Tytuł kwietniowego numeru magazynu brzmi: "Kościół dzisiaj". Okładka nawiązuje do ujawnionego w minionych miesiącach skandalu pedofilii w szkołach i instytucjach niemieckiego Kościoła katolickiego.

Reklama

Choć "Titanic" słynie ze skandalicznych stron tytułowych, to dawno żadna nie wywołała takiego poruszenia.

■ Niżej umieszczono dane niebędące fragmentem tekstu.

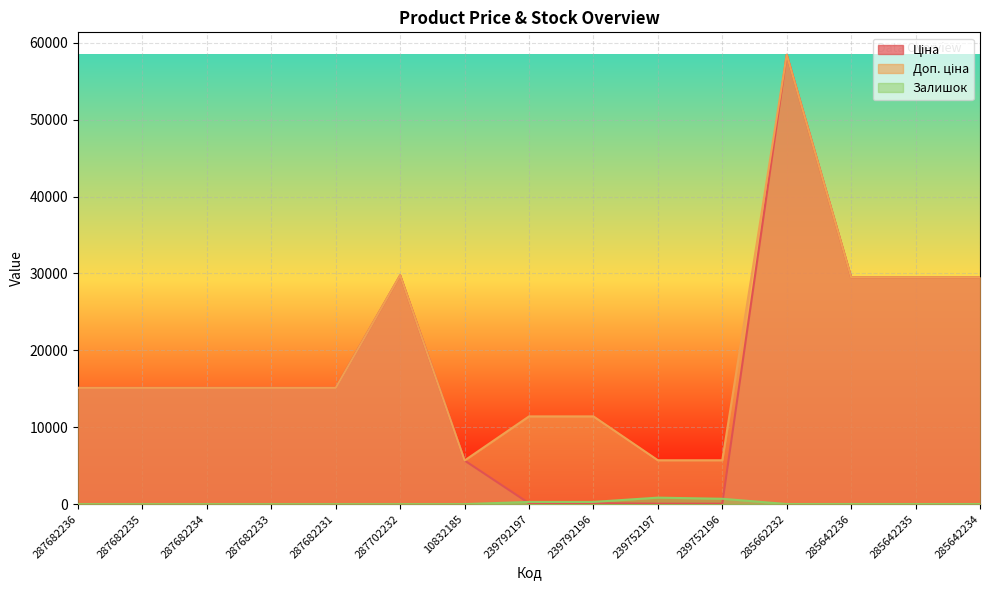

How many values in the Доп. ціна series exceed 15120?

5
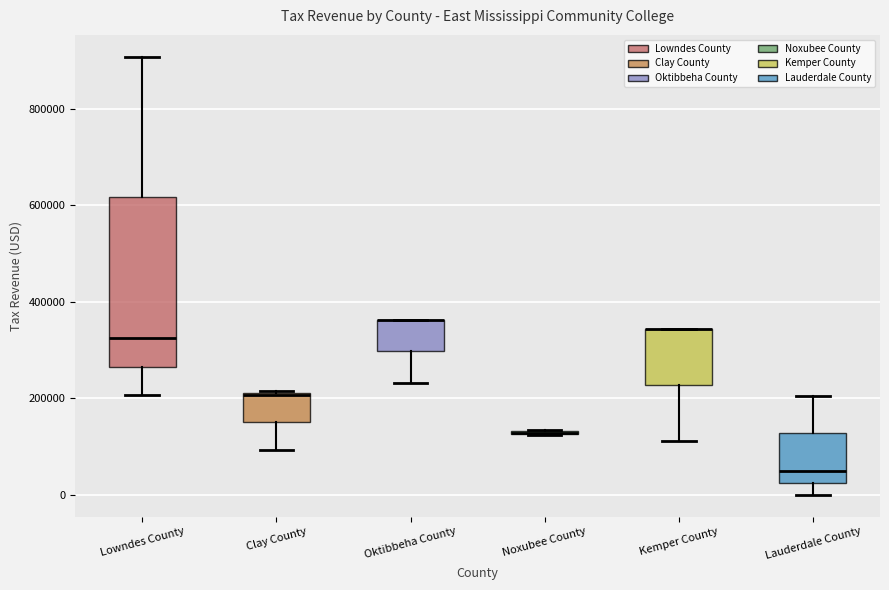

Where does the upper whisker of the box for Lowndes County end on the y-axis? The values are not printed on the chart, so give them approximately, as read against the axis.

900000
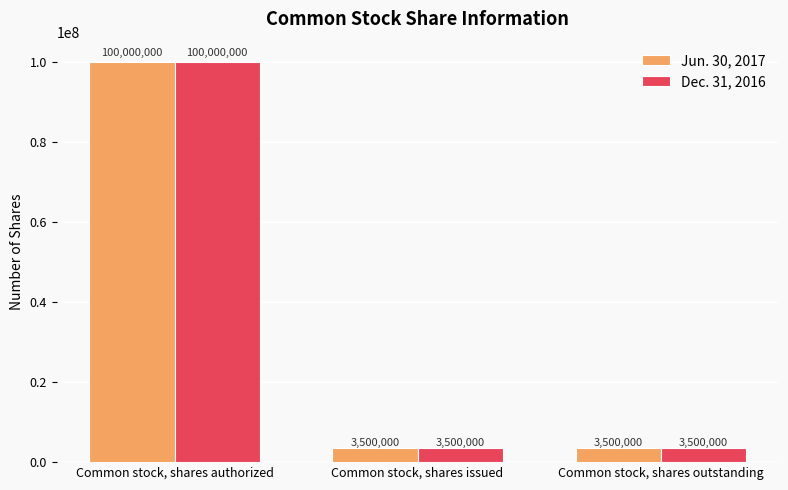

What is the total value across all series at Common stock, shares authorized?

200000000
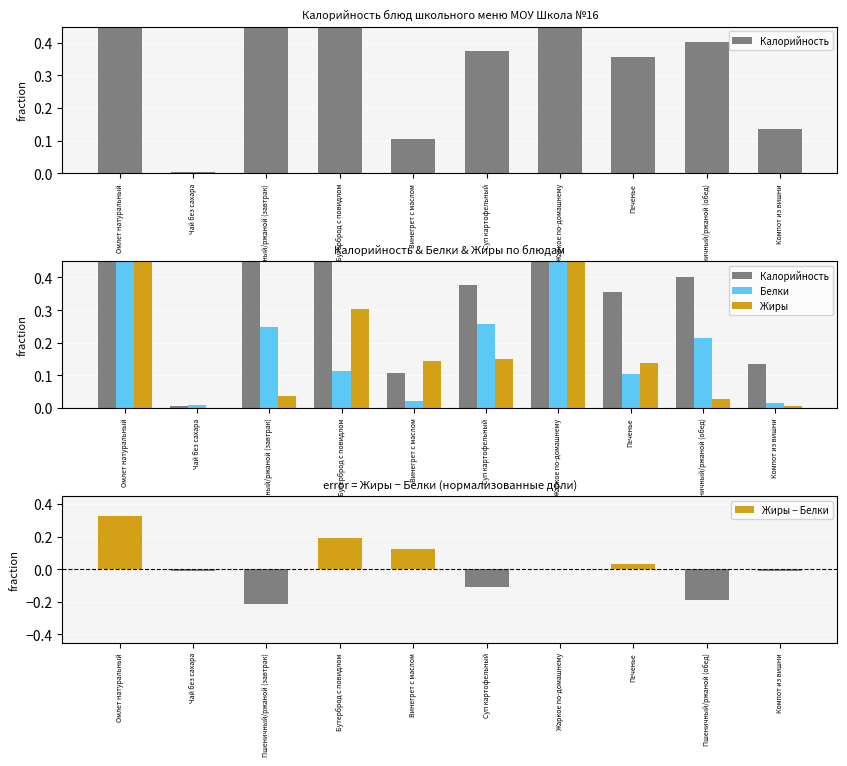

What is the difference between the maximum and minimum values in the Жиры − Белки series?

0.5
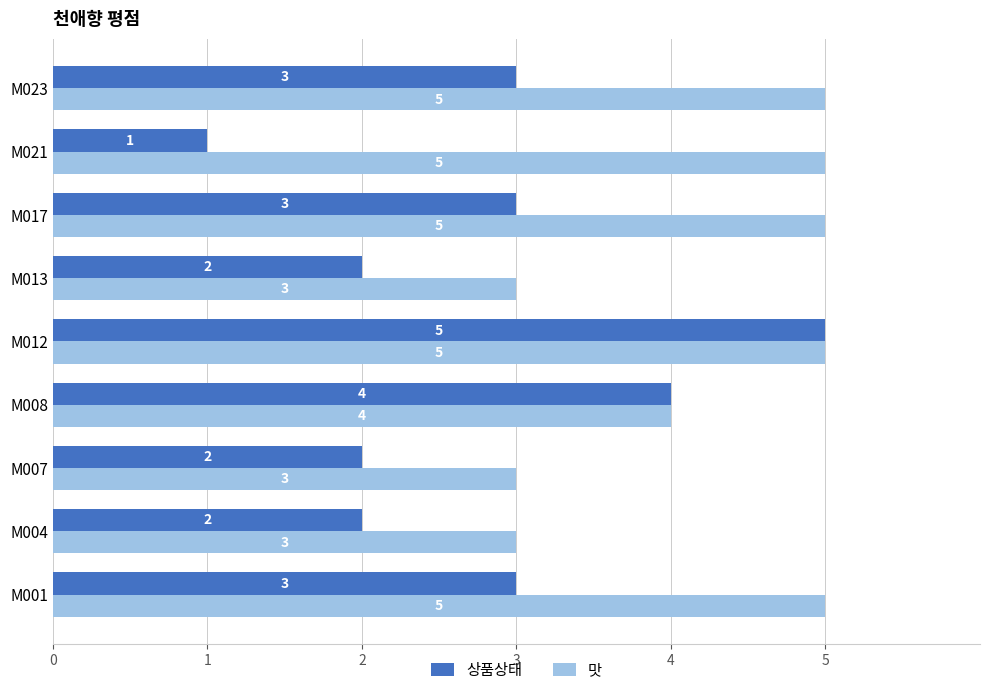

At which category is the sum across all series the highest?

M012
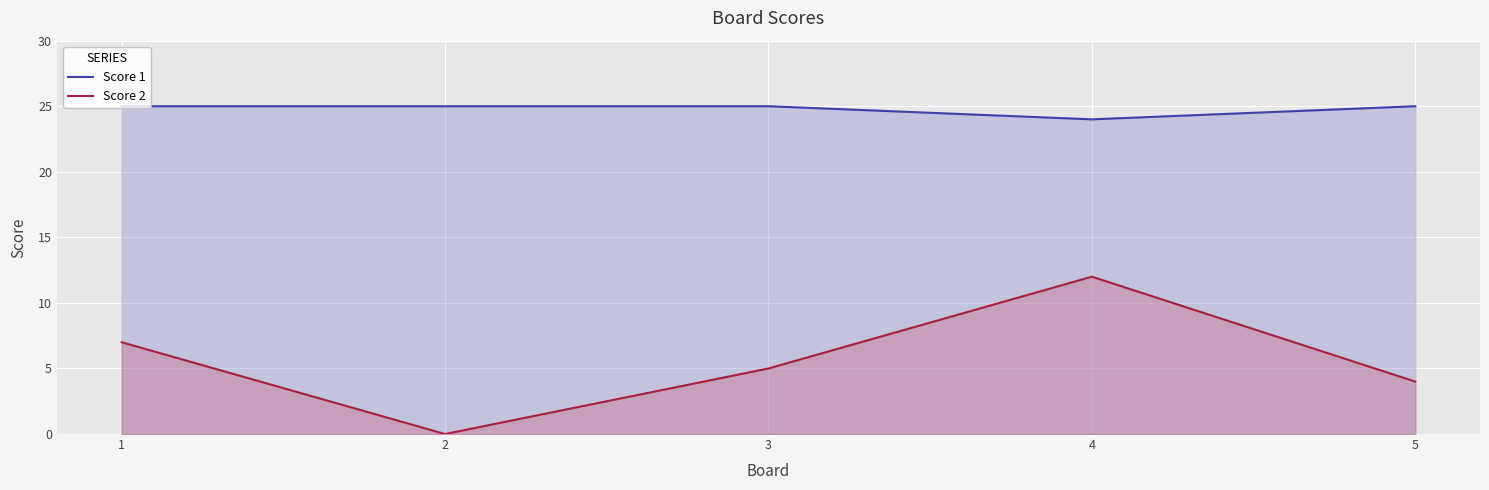

Reading right to left, extract all data points from this chart.

Score 1: 25	24	25	25	25
Score 2: 4	12	5	0	7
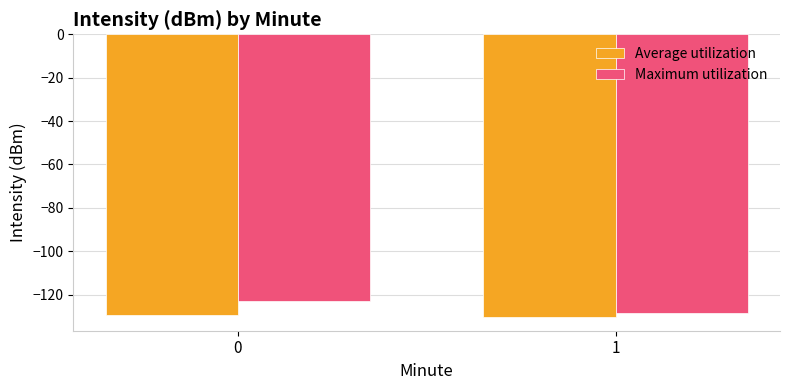

At how many categories does at least one series exceed -126?

1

Rzeczniczka Niemieckiej Rady Prasowej, organu samokontroli wydawców i dziennikarzy, powiedziała agencji dpa, że osoby wnoszące skargi najczęściej uważają, iż zraniono ich religijne uczucia, naruszono ich cześć albo godność.

Podobną falę skarg wywołała publikacja karykatur proroka Mahometa w 2006 r. w dzienniku "Die Welt".

Zawiadomienia, które wpłynęły do prokuratury we Frankfurcie nad Menem, dotyczą obrazy społeczności religijnej oraz podżegania do nienawiści.

Protestów nie rozumie redaktor naczelny pisma Leo Fischer. "Ukazano księdza, który z pokorą zbliża się do ukrzyżowanego w celu adoracji albo wyczyszczenia (figury)" - oświadczył Fischer. Jego zdaniem motyw z okładki symbolicznie pokazuje potrzebę oczyszczenia Kościoła.

Fischer dodał też, że redakcję szokują opinie sugerujące, iż okładka przedstawia akt seksualny.